3. Pick the time least likely to interfere with family time and stick with that time for your run. For me, it’s predawn. I would suspect for most moms it’s either predawn or after bedtime. This means running in the dark. No, it’s not ideal, but this way your time is not likely to rob your family needing you. Now, I do my very best to finish every run before Jasper wakes up, but sometimes he just wakes up early. This is where tip #1 comes into play. Mike generously agreed that predawn is my time and if Jasper wakes early, he handles it until I get home. When I get home I try to relieve Mike. This sometimes means no stretching, no post run food for a while and sitting around in sweaty clothes, which brings me to the next tip.
4. Accept your runs will not be like the used to. This is probably true for a lot of things. You can do, but it may not be the same. I can’t come home and shower right away, or go walk a couple of cool down miles, or go grab a smoothie. Sometimes I can, and then I just revel in the process. But most the time I finish and it’s game on….catnip baby strikes.
5. My number one tip: get a plan. Even if you have no aspirations to race get an online plan. Runner’s world has tons, Hal higdon.com has tons. Print out the plan and know ahead of time what you have to do for the week. Shuffle around what you have to, and then stick to it. When you are sleep deprived and you really don’t want to run, it is so helpful to know “Today I just have to tough out an interval session, but then tomorrow is a recovery day..”, or something like that. For me, I was less likely to skip a run when I was tired, and I didn’t do too much too soon. I always wake up knowing what I am going to do that day and where. Sure there are times when you have to get flexible, but for the most part that plan will start to become like a job, and you’ll soon feel the need to check off what you are supposed to do each day. It’s so hard to have structure to anything you do when you have an infant and having your printed out plan, at your nightstand will help you stay accountable.
6. Map out routes. It’s so much easier to just run out your front door when time is limited, instead of driving somewhere to run. Map out as many routes as you can from your house. I have loops of all lengths. When I first started back run/ walking, I just did a million little 1/3 mile loops so I could get home quickly if Mike needed me. Was it boring? Yeah, sorta, but I had some time to myself, so it was worth it.
7. Find ways to entertain yourself since you will run alone…a lot. I’m very good a daydreaming and making lists in my head. But, if you prefer a little more noise, consider downloading podcasts. I have some links to some great running podcasts. NPR also has some fantastic podcasts.
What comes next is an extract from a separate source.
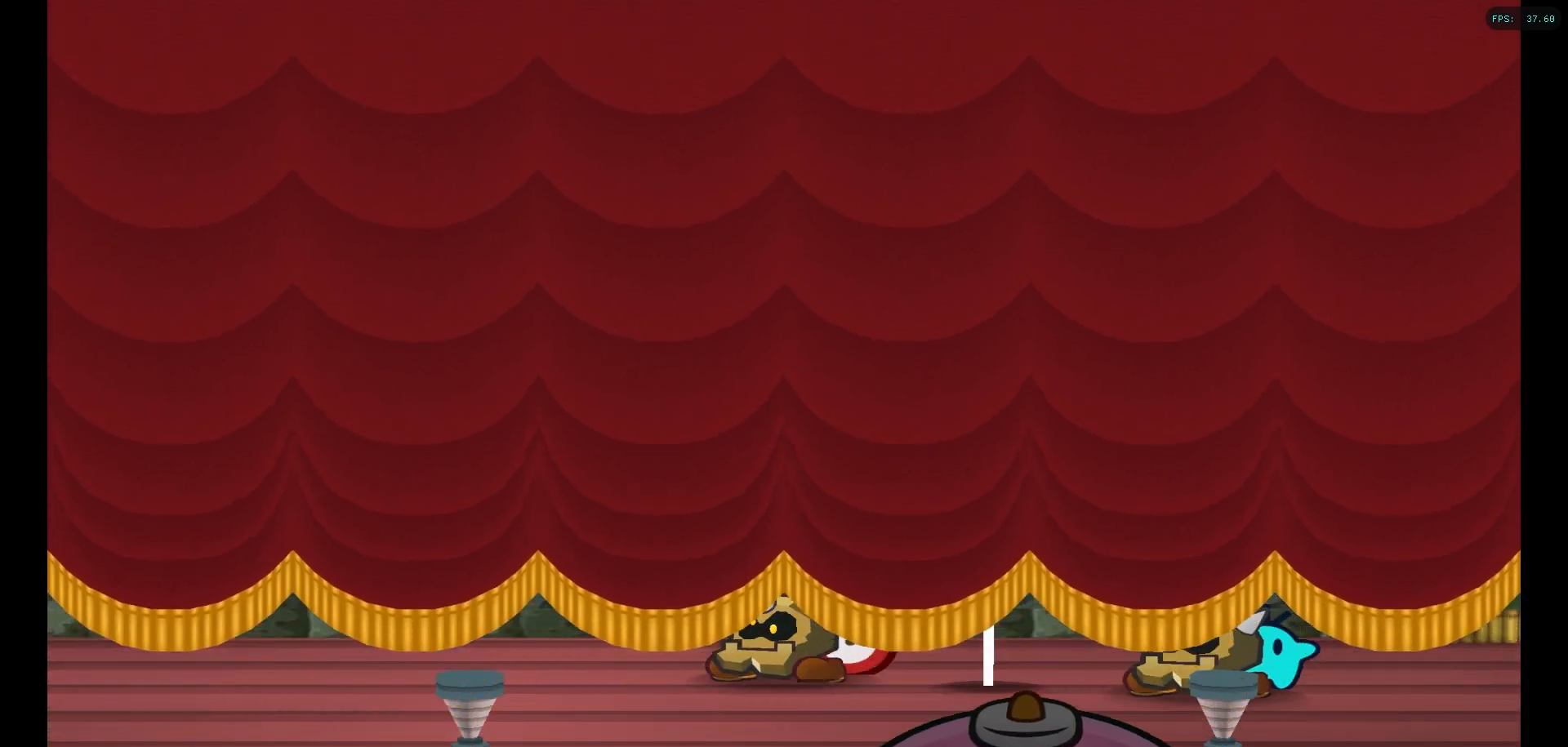
{"buttons": [], "left_stick": "center", "right_stick": "center", "events": []}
Ok, so to sum it up, what worked for me was picking a run time that did not affect my family and sticking with it. I didn’t worry about pace at first (I’ll write more later about trying to get back to a certain level), I just went out and ran. I learned to savor my alone time, and kept my routes simple, by finding ways I could run right out my front door and save time. I accepted that I just couldn’t do all the things I used to do for my runs, so I didn’t get too frustrated with having to forego stretching until my lunch break at work, or eating puff with Jasper since I was starving post run but wouldn’t be able to get something made for a while. And, I loved, loved, loved my Runner’s World plan. It kept me on track when I really wanted just to sleep!